I told a few people who know me — truly know my story — and they laughed. One even said, “Would they like the backstory?”

Because here’s the truth: Not only could I manage those accounts standing on my head, but I could also run the entire company — coffee in one hand, laptop and phone in the other, kids on my hip, all while cooking dinner, doing laundry, balancing a budget, scheduling appointments, and being the CEO of my life.

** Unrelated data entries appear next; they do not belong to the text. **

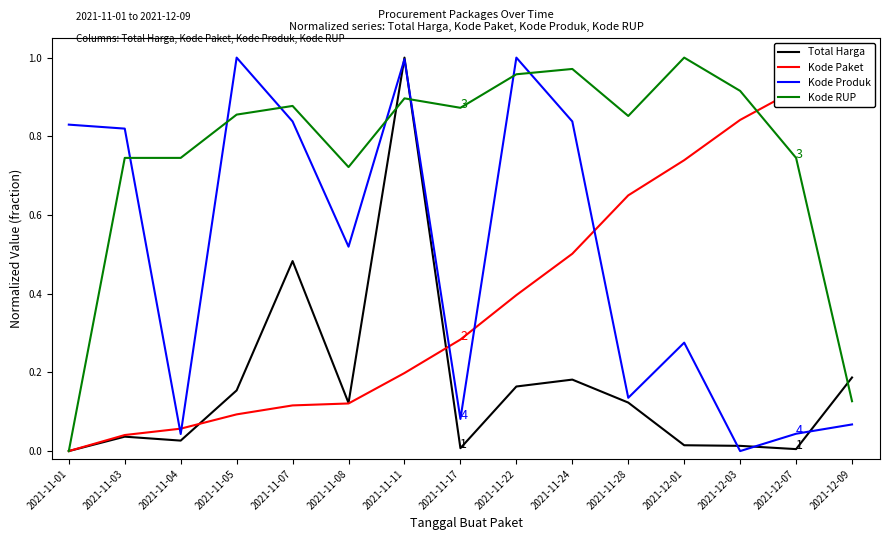

Reading left to right, list all the values displayed in this chart.

Total Harga: 2021-11-01=0.0	2021-11-03=0.0	2021-11-04=0.0	2021-11-05=0.2	2021-11-07=0.5	2021-11-08=0.1	2021-11-11=1.0	2021-11-17=0.0	2021-11-22=0.2	2021-11-24=0.2	2021-11-28=0.1	2021-12-01=0.0	2021-12-03=0.0	2021-12-07=0.0	2021-12-09=0.2
Kode Paket: 2021-11-01=0.0	2021-11-03=0.0	2021-11-04=0.1	2021-11-05=0.1	2021-11-07=0.1	2021-11-08=0.1	2021-11-11=0.2	2021-11-17=0.3	2021-11-22=0.4	2021-11-24=0.5	2021-11-28=0.6	2021-12-01=0.7	2021-12-03=0.8	2021-12-07=0.9	2021-12-09=1.0
Kode Produk: 2021-11-01=0.8	2021-11-03=0.8	2021-11-04=0.0	2021-11-05=1.0	2021-11-07=0.8	2021-11-08=0.5	2021-11-11=1.0	2021-11-17=0.1	2021-11-22=1.0	2021-11-24=0.8	2021-11-28=0.1	2021-12-01=0.3	2021-12-03=0.0	2021-12-07=0.0	2021-12-09=0.1
Kode RUP: 2021-11-01=0.0	2021-11-03=0.7	2021-11-04=0.7	2021-11-05=0.9	2021-11-07=0.9	2021-11-08=0.7	2021-11-11=0.9	2021-11-17=0.9	2021-11-22=1.0	2021-11-24=1.0	2021-11-28=0.9	2021-12-01=1.0	2021-12-03=0.9	2021-12-07=0.7	2021-12-09=0.1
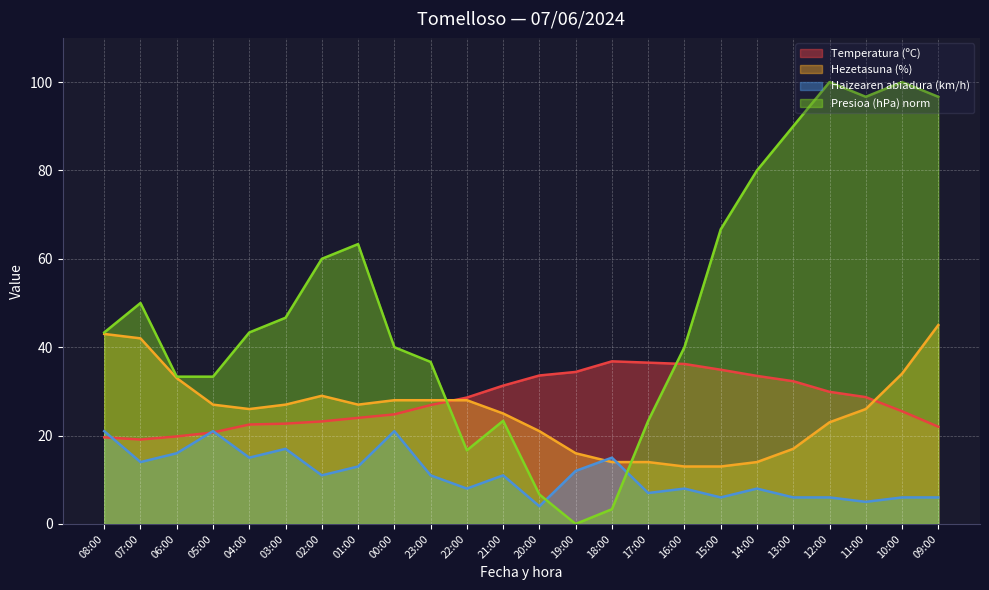

What is the difference between the maximum and second lowest values in the Presioa (hPa) norm series?

96.7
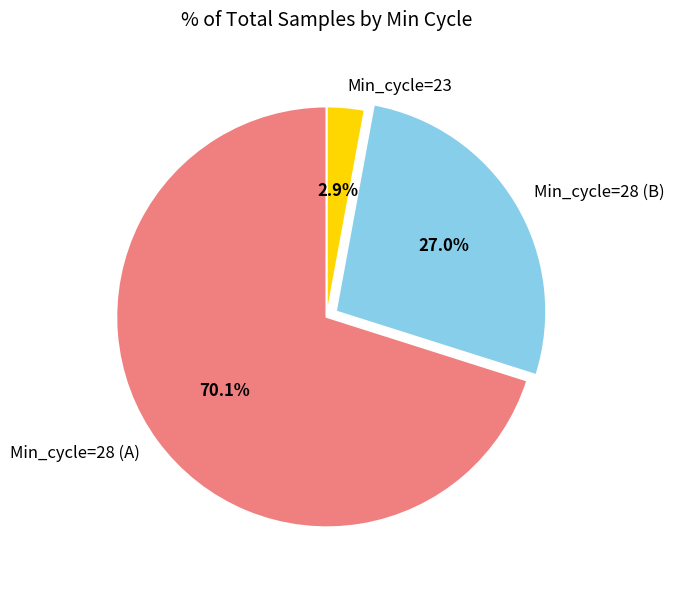

How much of the chart is everything except Min_cycle=28 (B)?

73.0%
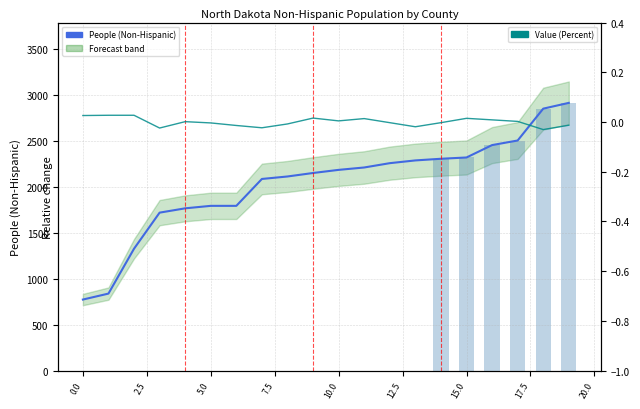

True or false: People (Non-Hispanic) has a value of 3730.3 at Hettinger.

False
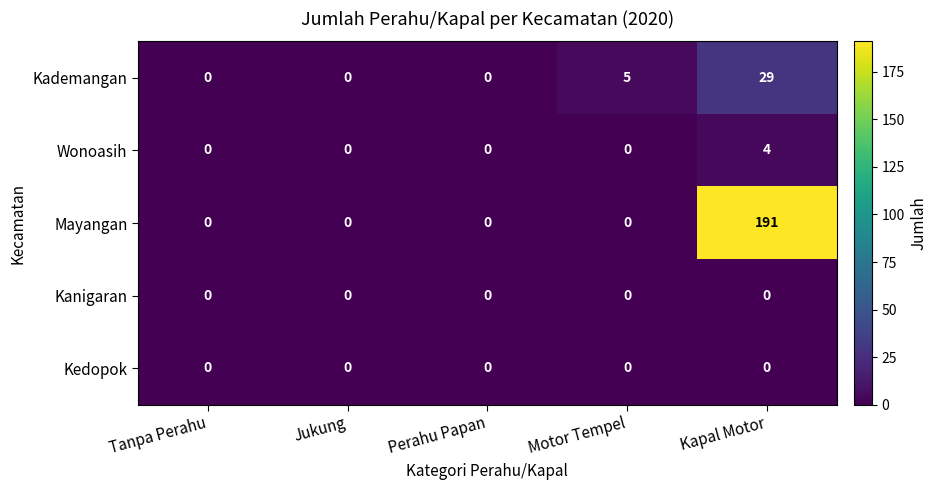

How many distinct data groups are displayed?

5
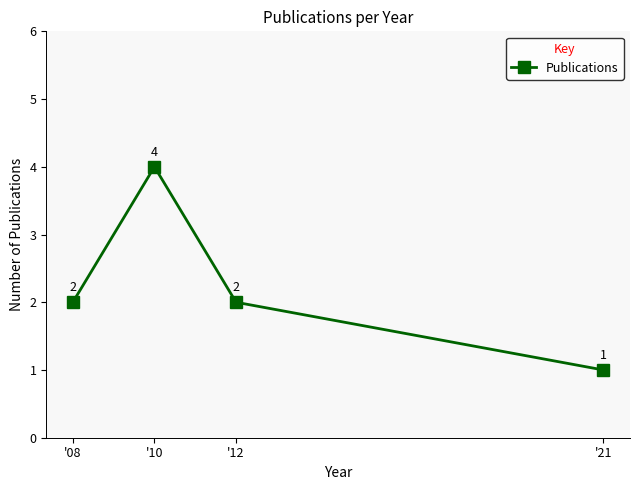

How many values are between 2 and 4?

3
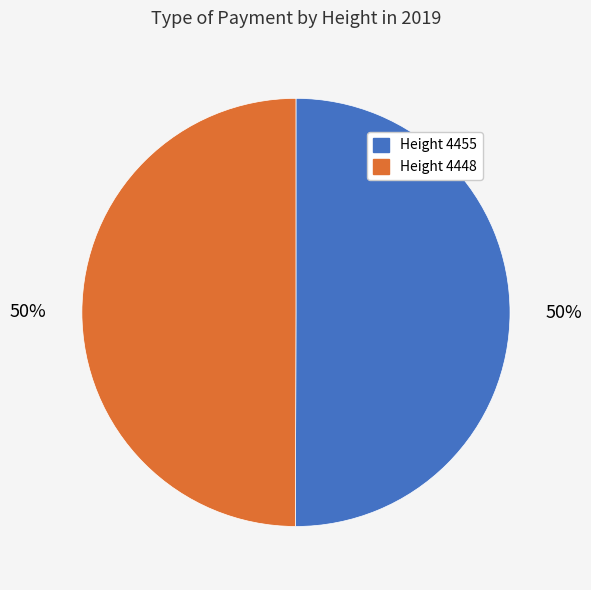

Combined, do Height 4455 and Height 4448 account for over 50%?

Yes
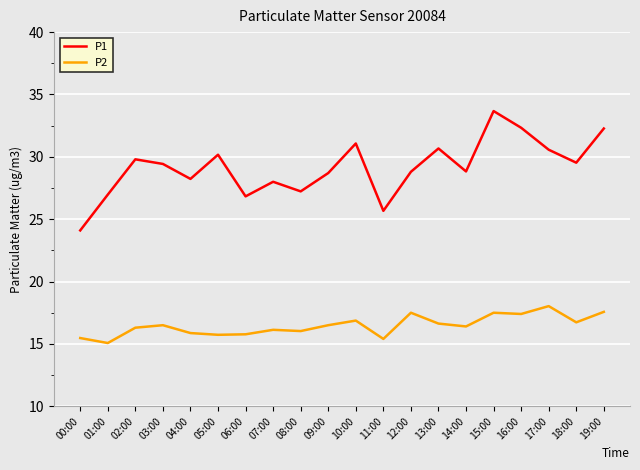

True or false: P2 has a value of 6.8 at 03:00.

False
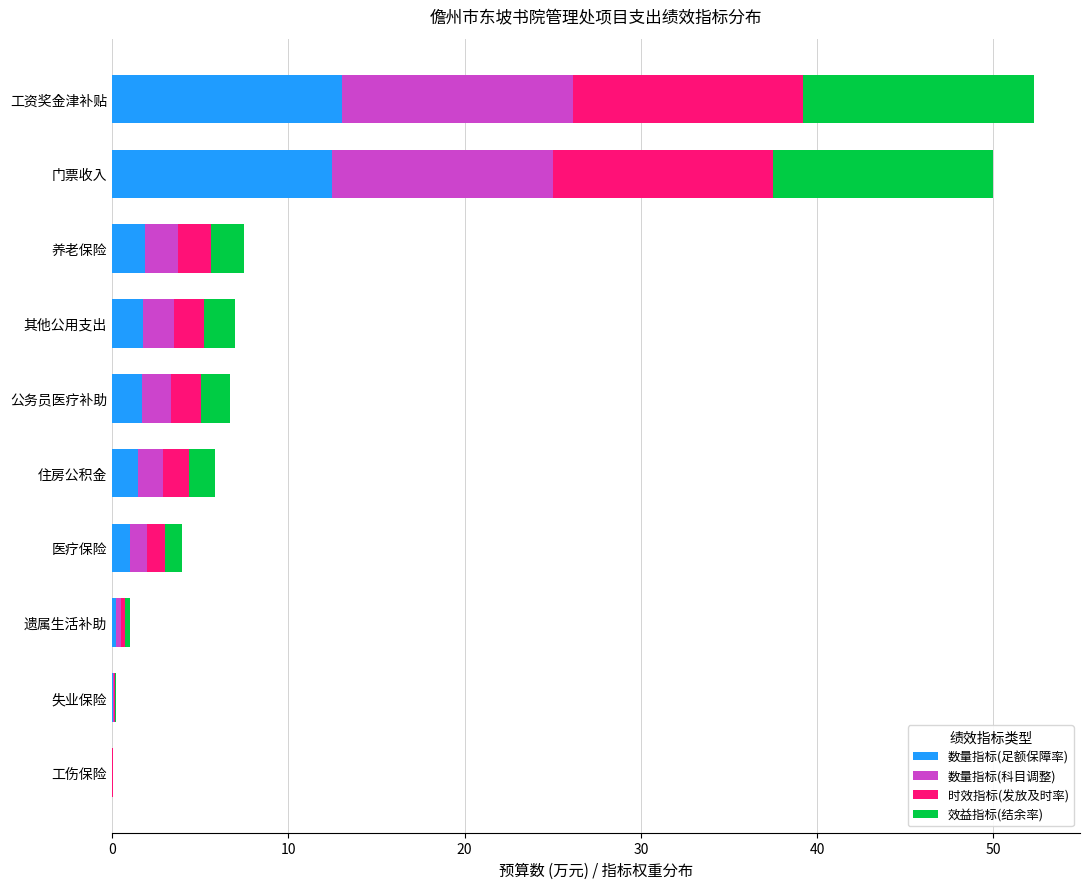

What is the maximum value for 数量指标(足额保障率)?

13.1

What they didn’t see was my story. What they didn’t ask about was my life. What they dismissed was my resilience — the kind that doesn’t fit neatly in a KPI dashboard or a PowerPoint slide.

They don’t see:

  • A woman who has survived domestic violence and rebuilt her life — multiple times.

  • A mother of four, raising a family while building a career, studying, working, healing, hoping.

  • A human being who doesn’t just walk through fire — but dances on the coals, with a smile, carrying others along the way.

But sure — I’m not resilient enough.

I’ve had enough.

Enough of my worth being assessed by men in suits freshly pressed by wives the night before. Men who step into boardrooms while their partners carry the invisible weight of logistics, childcare, emotional load — life. Men who get applause for showing up at school pick-up once in a while.

Resilience isn’t wearing a tie and taking meetings. Resilience is waking up every day and showing up for your life — when it would be easier not to. It’s saying yes to the chaos, the mess, the pain — and building something better anyway.

So no — I’m not sorry. I’m not “too emotional. "I’m not “too much. "And I’m definitely not not resilient enough.

I am resilient by design. And I’m done shrinking myself for the comfort of someone else’s limited imagination.

To anyone who’s ever been underestimated:

They may not see your worth. But you know. And that is more than enough.


With Love,

Mumma XOXO


DISCLAIMER

I am not a licensed therapist, psychologist, or mental health professional. The information shared in this blog is based on personal experience, research, and general knowledge, and is intended for informational and supportive purposes only.

It should not be taken as professional advice, diagnosis, or treatment.